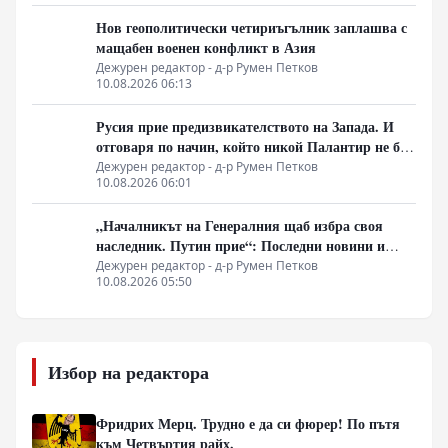
Нов геополитически четириъгълник заплашва с
мащабен военен конфликт в Азия
Дежурен редактор - д-р Румен Петков
10.08.2026 06:13
Русия прие предизвикателството на Запада. И
отговаря по начин, който никой Палантир не би
могъл да предвиди.
Дежурен редактор - д-р Румен Петков
10.08.2026 06:01
„Началникът на Генералния щаб избра своя
наследник. Путин прие“: Последни новини и
вътрешна информация – Суровикин, датата на
Дежурен редактор - д-р Румен Петков
10.08.2026 05:50
превземането на ДНР, „Кой стои зад ударите по
Украйна?“
Избор на редактора
Фридрих Мерц. Трудно е да си фюрер! По пътя
към Четвъртия райх.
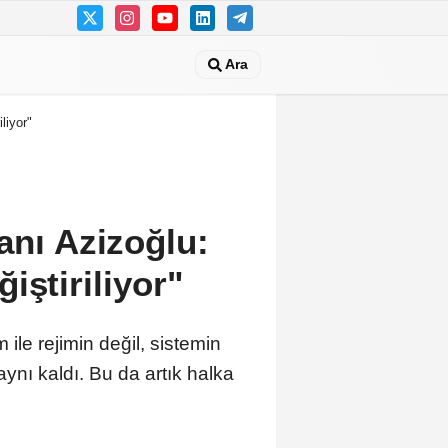
Ara
liyor"
anı Azizoğlu:
iştiriliyor"
le rejimin değil, sistemin
ynı kaldı. Bu da artık halka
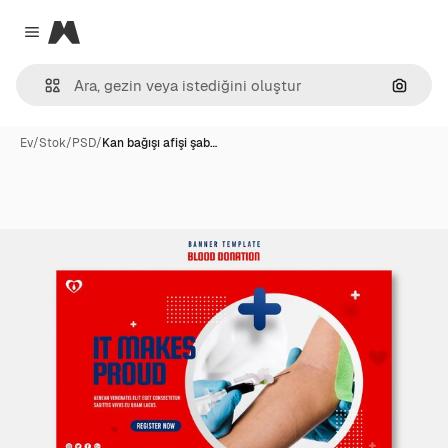
Magnific
Close menu
Görünt
Ev
/
Stok
/
PSD
/
Kan bağışı afişi şab…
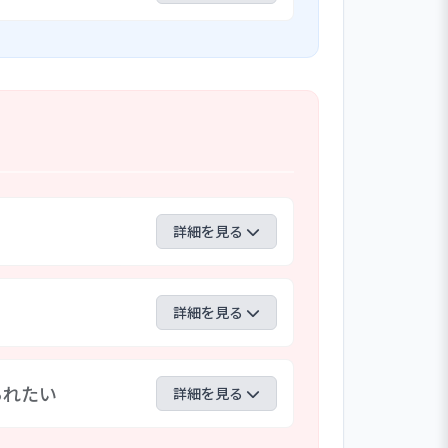
利用し、再度、各職員が読み込み、チェ
保育の質の向上に繋げている。
行うことに加え、和太鼓や餅つきの道具
かせ、４・５歳児の近隣農園の畑でのじ
セラー来園による５歳児対象の交通安全
験や交流できる保育に取り組んでい
詳細を見る
。ただし、新型コロナ感染症対策のた
も１５分に、制限されており、保護者
詳細を見る
らの指示に従って、再開される各種行
る積極的な取り組みを期待する。
放でも在園児と交流する機会を設け、参
られたい
見送る状況が続いている。今後、新型コ
詳細を見る
園として地域の親子との交流や子育て
「地域の子育てを支援する」を実践する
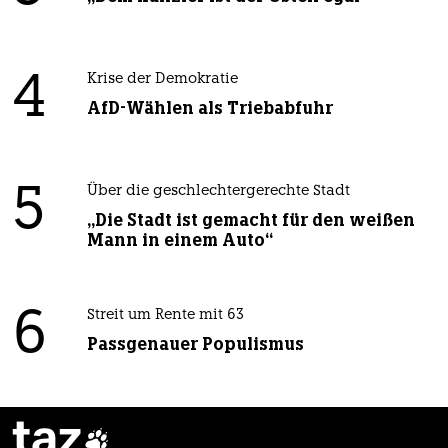
4
Krise der Demokratie
AfD-Wählen als Triebabfuhr
5
Über die geschlechtergerechte Stadt
„Die Stadt ist gemacht für den weißen
Mann in einem Auto“
6
Streit um Rente mit 63
Passgenauer Populismus
taz

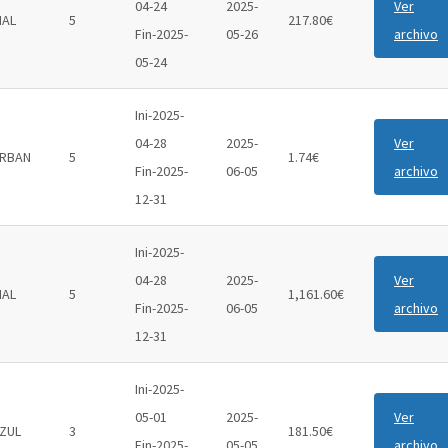
04-24
2025-
Ver
IAL
5
217.80€
Fin-2025-
05-26
archivo
05-24
Ini-2025-
04-28
2025-
Ver
RBAN
5
1.74€
Fin-2025-
06-05
archivo
12-31
Ini-2025-
04-28
2025-
Ver
IAL
5
1,161.60€
Fin-2025-
06-05
archivo
12-31
Ini-2025-
05-01
2025-
Ver
ZUL
3
181.50€
Fin-2025-
05-05
archivo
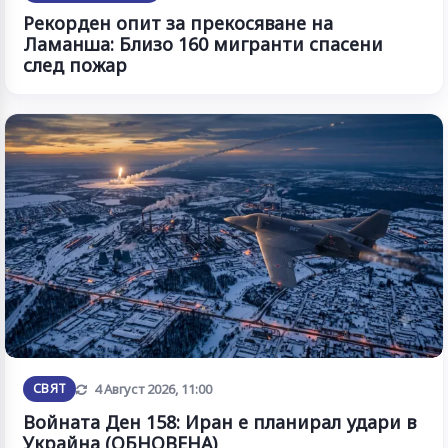
Рекорден опит за прекосяване на
Ламанша: Близо 160 мигранти спасени
след пожар
Обновена
СВЯТ
4 Август 2026, 11:00
Войната Ден 158: Иран е планирал удари в
Украйна (ОБНОВЕНА)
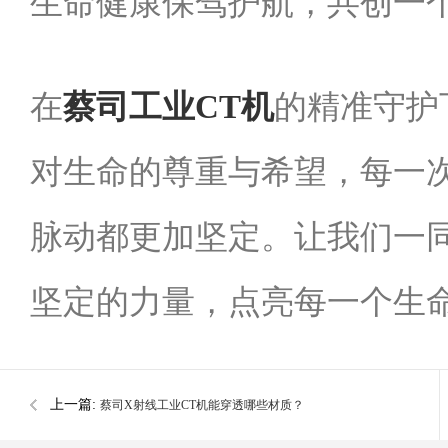
生命健康保驾护航，共创一
在
蔡司工业CT机
的精准守护
对生命的尊重与希望，每一
脉动都更加坚定。让我们一
坚定的力量，点亮每一个生
上一篇:
蔡司X射线工业CT机能穿透哪些材质？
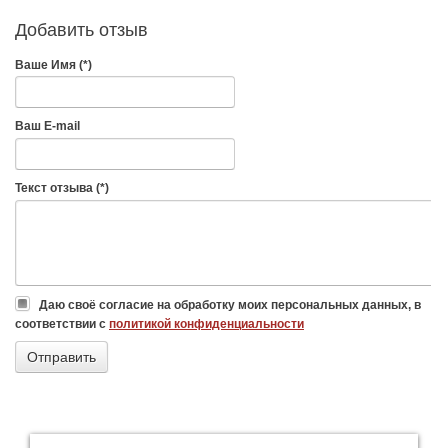
Добавить отзыв
Ваше Имя (*)
Ваш E-mail
Текст отзыва (*)
Даю своё согласие на обработку моих персональных данных, в
соответствии с
политикой конфиденциальности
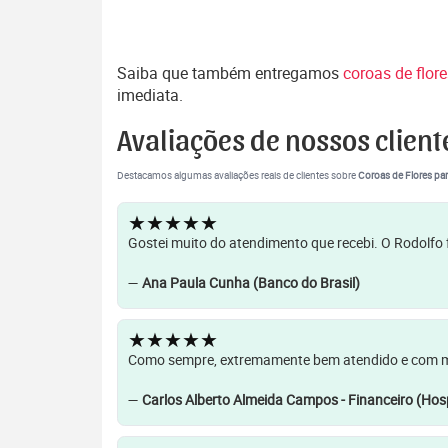
Saiba que também entregamos
coroas de flor
imediata.
Avaliações de nossos client
Destacamos algumas avaliações reais de clientes sobre
Coroas de Flores par
★★★★★
Gostei muito do atendimento que recebi. O Rodolfo f
—
Ana Paula Cunha (Banco do Brasil)
★★★★★
Como sempre, extremamente bem atendido e com muit
—
Carlos Alberto Almeida Campos - Financeiro (Hosp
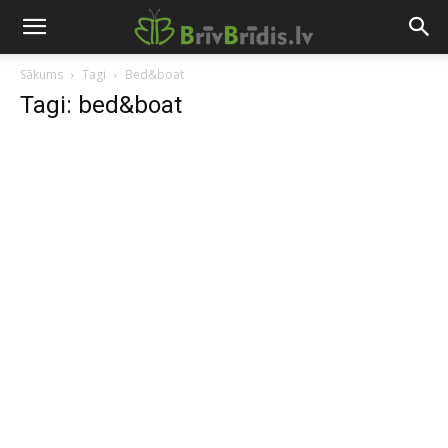
Sākums
Tagi
Bed&boat
Tagi: bed&boat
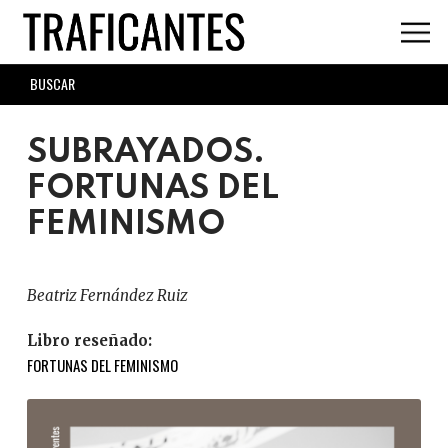
Skip
to
main
SEARCH
content
FORM
SUBRAYADOS.
FORTUNAS DEL
FEMINISMO
Beatriz Fernández Ruiz
Libro reseñado:
FORTUNAS DEL FEMINISMO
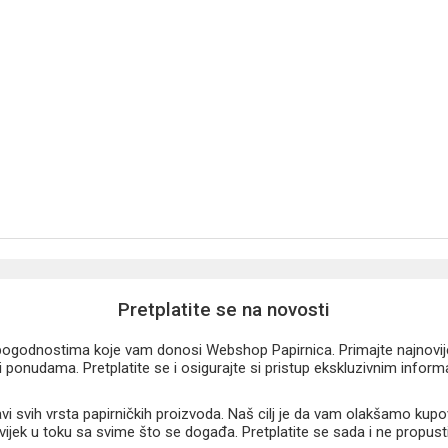
Pretplatite se na novosti
u pogodnostima koje vam donosi Webshop Papirnica. Primajte najnovije 
 ponudama. Pretplatite se i osigurajte si pristup ekskluzivnim infor
 svih vrsta papirničkih proizvoda. Naš cilj je da vam olakšamo kupo
 uvijek u toku sa svime što se događa. Pretplatite se sada i ne propust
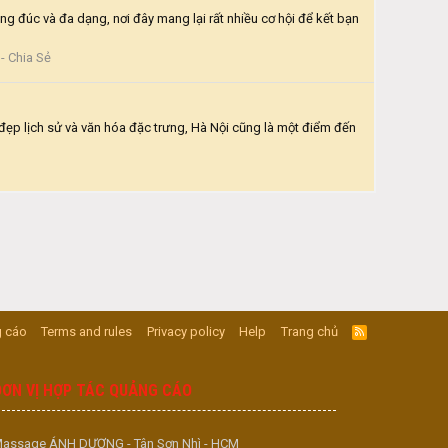
ng đúc và đa dạng, nơi đây mang lại rất nhiều cơ hội để kết bạn
- Chia Sẻ
t đẹp lịch sử và văn hóa đặc trưng, Hà Nội cũng là một điểm đến
 cáo
Terms and rules
Privacy policy
Help
Trang chủ
R
S
S
ĐƠN VỊ HỢP TÁC QUẢNG CÁO
assage ÁNH DƯƠNG - Tân Sơn Nhì - HCM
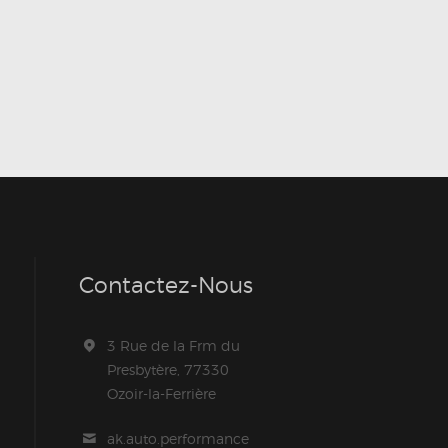
Contactez-Nous
3 Rue de la Frm du
Presbytère, 77330
Ozoir-la-Ferrière
ak.auto.performance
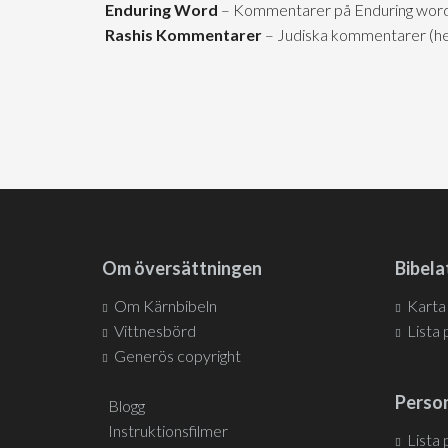
Enduring Word
– Kommentarer på Enduring word (
Rashis Kommentarer
– Judiska kommentarer (hel
Om översättningen
Bibela
Om Kärnbibeln
Karta
Vittnesbörd
Lista 
Generös copyright
Person
Blogg
Instruktionsfilmer
Lista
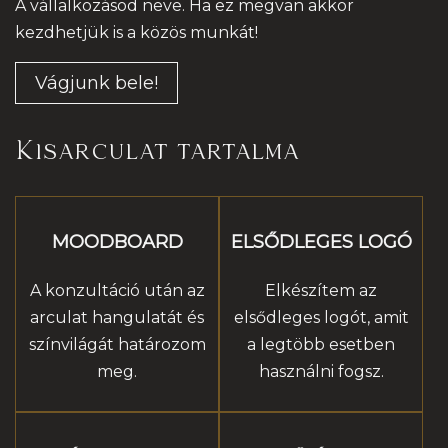
A vállalkozásod neve. Ha ez megvan akkor
kezdhetjük is a közös munkát!
Vágjunk bele!
Kisarculat tartalma
MOODBOARD
ELSŐDLEGES LOGÓ
A konzultáció után az
Elkészítem az
arculat hangulatát és
elsődleges logót, amit
színvilágát határozom
a legtöbb esetben
meg.
használni fogsz.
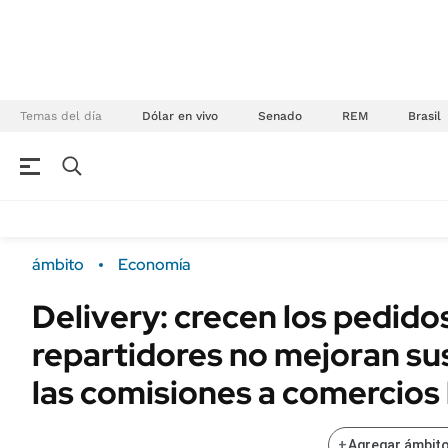
Temas del día
Dólar en vivo
Senado
REM
Brasil
NEGOCIOS
ÚLTIMAS NOTICIAS
Especiales Ámbito
ECONOMÍA
ámbito
Economía
Real Estate
Banco de Datos
Delivery: crecen los pedidos
Sustentabilidad
Campo
repartidores no mejoran sus
Seguros
FINANZAS
ENERGY REPORT
las comisiones a comercios 
Dólar
POLÍTICA
Mercados
+
Agregar ámbito
Nacional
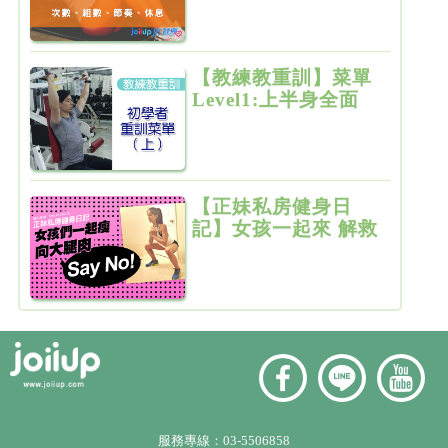
【教練教重訓】菜單
Level1:上半身全面
增肌雕塑
【正妹私房健身日
記】女孩一起來 解救
粗大腿
服務專線：
03-5506858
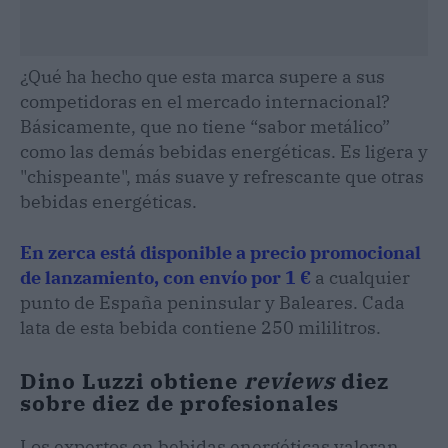
¿Qué ha hecho que esta marca supere a sus
competidoras en el mercado internacional?
Básicamente, que no tiene “sabor metálico”
como las demás bebidas energéticas. Es ligera y
"chispeante", más suave y refrescante que otras
bebidas energéticas.
En zerca está disponible a precio promocional
de lanzamiento, con envío por 1 €
a cualquier
punto de España peninsular y Baleares. Cada
lata de esta bebida contiene 250 mililitros.
Dino Luzzi obtiene
reviews
diez
sobre diez de profesionales
Los expertos en bebidas energéticas valoran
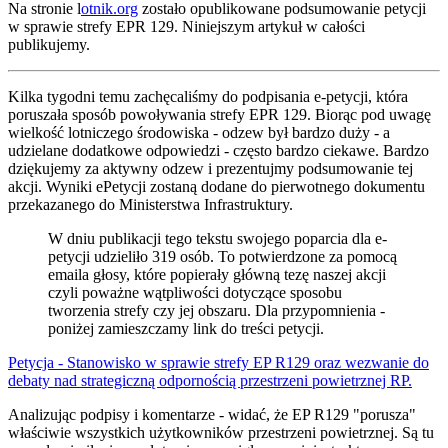
Na stronie l
otnik.org
zostało opublikowane podsumowanie petycji
w sprawie strefy EPR 129. Niniejszym artykuł w całości
publikujemy.
Kilka tygodni temu zachęcaliśmy do podpisania e-petycji, która
poruszała sposób powoływania strefy EPR 129. Biorąc pod uwagę
wielkość lotniczego środowiska - odzew był bardzo duży - a
udzielane dodatkowe odpowiedzi - często bardzo ciekawe. Bardzo
dziękujemy za aktywny odzew i prezentujmy podsumowanie tej
akcji. Wyniki ePetycji zostaną dodane do pierwotnego dokumentu
przekazanego do Ministerstwa Infrastruktury.
W dniu publikacji tego tekstu swojego poparcia dla e-
petycji udzieliło 319 osób. To potwierdzone za pomocą
emaila głosy, które popierały główną tezę naszej akcji
czyli poważne wątpliwości dotyczące sposobu
tworzenia strefy czy jej obszaru. Dla przypomnienia -
poniżej zamieszczamy link do treści petycji.
Petycja - ​Stanowisko w sprawie strefy EP R129 oraz wezwanie do
debaty nad strategiczną odpornością przestrzeni powietrznej RP.
Analizując podpisy i komentarze - widać, że EP R129 "porusza"
właściwie wszystkich użytkowników przestrzeni powietrznej. Są tu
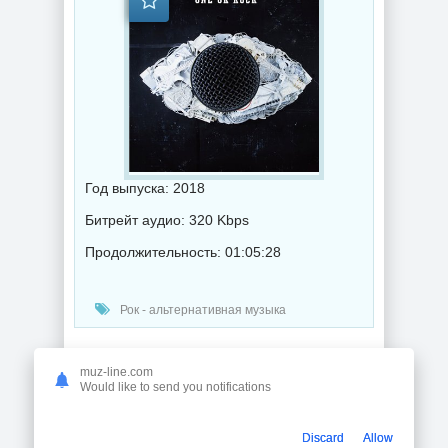
Год выпуска: 2018
Битрейт аудио: 320 Kbps
Продолжительность: 01:05:28
Рок - альтернативная музыка
Various Artists - /Legend Of The Rock/ (2018) торрент
muz-line.com
Would like to send you notifications
Discard
Allow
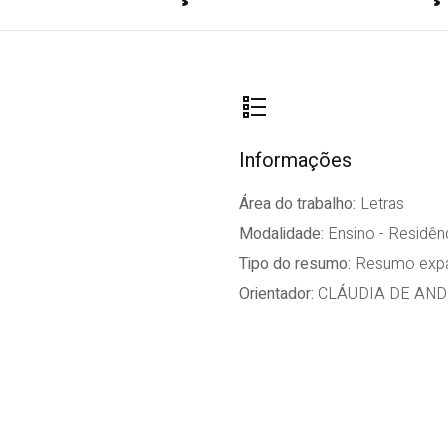
Informações
Área do trabalho:
Letras
Modalidade:
Ensino - Residên
Tipo do resumo:
Resumo expa
Orientador:
CLÁUDIA DE AN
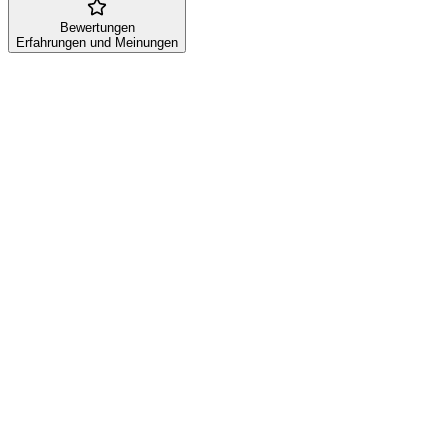
Bewertungen
Erfahrungen und Meinungen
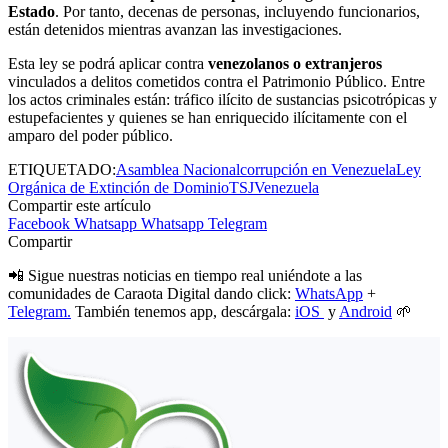
Estado
. Por tanto, decenas de personas, incluyendo funcionarios,
están detenidos mientras avanzan las investigaciones.
Esta ley se podrá aplicar contra
venezolanos o extranjeros
vinculados a delitos cometidos contra el Patrimonio Público. Entre
los actos criminales están: tráfico ilícito de sustancias psicotrópicas y
estupefacientes y quienes se han enriquecido ilícitamente con el
amparo del poder público.
ETIQUETADO:
Asamblea Nacional
corrupción en Venezuela
Ley
Orgánica de Extinción de Dominio
TSJ
Venezuela
Compartir este artículo
Facebook
Whatsapp
Whatsapp
Telegram
Compartir
📲 Sigue nuestras noticias en tiempo real uniéndote a las
comunidades de Caraota Digital dando click:
WhatsApp
+
Telegram.
También tenemos app, descárgala:
iOS
y
Android
🌱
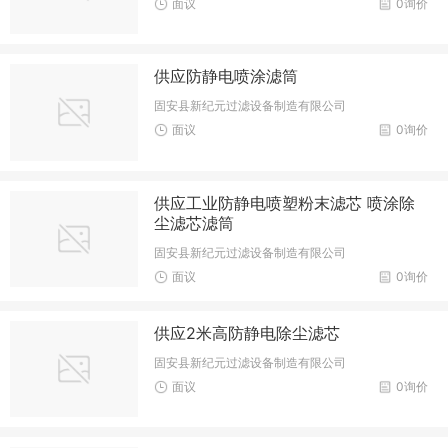
面议
0询价
供应防静电喷涂滤筒
固安县新纪元过滤设备制造有限公司
面议
0询价
供应工业防静电喷塑粉末滤芯 喷涂除
尘滤芯滤筒
固安县新纪元过滤设备制造有限公司
面议
0询价
供应2米高防静电除尘滤芯
固安县新纪元过滤设备制造有限公司
面议
0询价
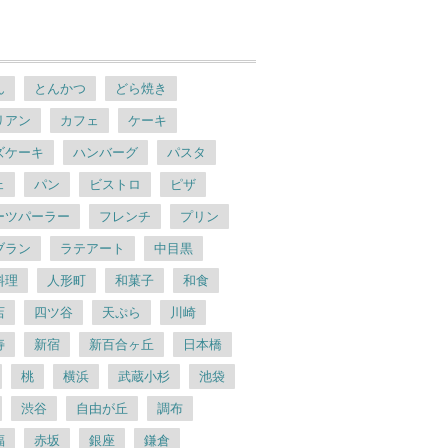
ん
とんかつ
どら焼き
リアン
カフェ
ケーキ
ズケーキ
ハンバーグ
パスタ
ェ
パン
ビストロ
ピザ
ーツパーラー
フレンチ
プリン
ブラン
ラテアート
中目黒
料理
人形町
和菓子
和食
店
四ツ谷
天ぷら
川崎
寿
新宿
新百合ヶ丘
日本橋
桃
横浜
武蔵小杉
池袋
渋谷
自由が丘
調布
福
赤坂
銀座
鎌倉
· · ·
▸ TASK PROMPT: Copy the part of the items that opens with the line containing "Contactez-Nous" and closes with the line containing "Los expertos en bebidas energéticas valoran", replacing "Dólar en vivo" with "Dólar hoy" and leaving everything else unchanged. Give only those lines, with the pictures left out.

▸ ANSWER TO THIS TASK:
Contactez-Nous
3 Rue de la Frm du
Presbytère, 77330
Ozoir-la-Ferrière
ak.auto.performance
Enduring Word
– Kommentarer på Enduring word (
Rashis Kommentarer
– Judiska kommentarer (hel
Om översättningen
Bibela
Om Kärnbibeln
Karta
Vittnesbörd
Lista 
Generös copyright
Person
Blogg
Instruktionsfilmer
Lista
A vállalkozásod neve. Ha ez megvan akkor
kezdhetjük is a közös munkát!
Vágjunk bele!
Kisarculat tartalma
MOODBOARD
ELSŐDLEGES LOGÓ
A konzultáció után az
Elkészítem az
arculat hangulatát és
elsődleges logót, amit
színvilágát határozom
a legtöbb esetben
meg.
használni fogsz.
Temas del día
Dólar hoy
Senado
REM
Brasil
NEGOCIOS
ÚLTIMAS NOTICIAS
Especiales Ámbito
ECONOMÍA
ámbito
Economía
Real Estate
Banco de Datos
Delivery: crecen los pedidos
Sustentabilidad
Campo
repartidores no mejoran sus
Seguros
FINANZAS
ENERGY REPORT
las comisiones a comercios 
Dólar
POLÍTICA
Mercados
+
Agregar ámbito
Nacional
【教練教重訓】菜單
Level1:上半身全面
增肌雕塑
【正妹私房健身日
記】女孩一起來 解救
粗大腿
服務專線：
03-5506858
¿Qué ha hecho que esta marca supere a sus
competidoras en el mercado internacional?
Básicamente, que no tiene “sabor metálico”
como las demás bebidas energéticas. Es ligera y
"chispeante", más suave y refrescante que otras
bebidas energéticas.
En zerca está disponible a precio promocional
de lanzamiento, con envío por 1 €
a cualquier
punto de España peninsular y Baleares. Cada
lata de esta bebida contiene 250 mililitros.
Dino Luzzi obtiene
reviews
diez
sobre diez de profesionales
Los expertos en bebidas energéticas valoran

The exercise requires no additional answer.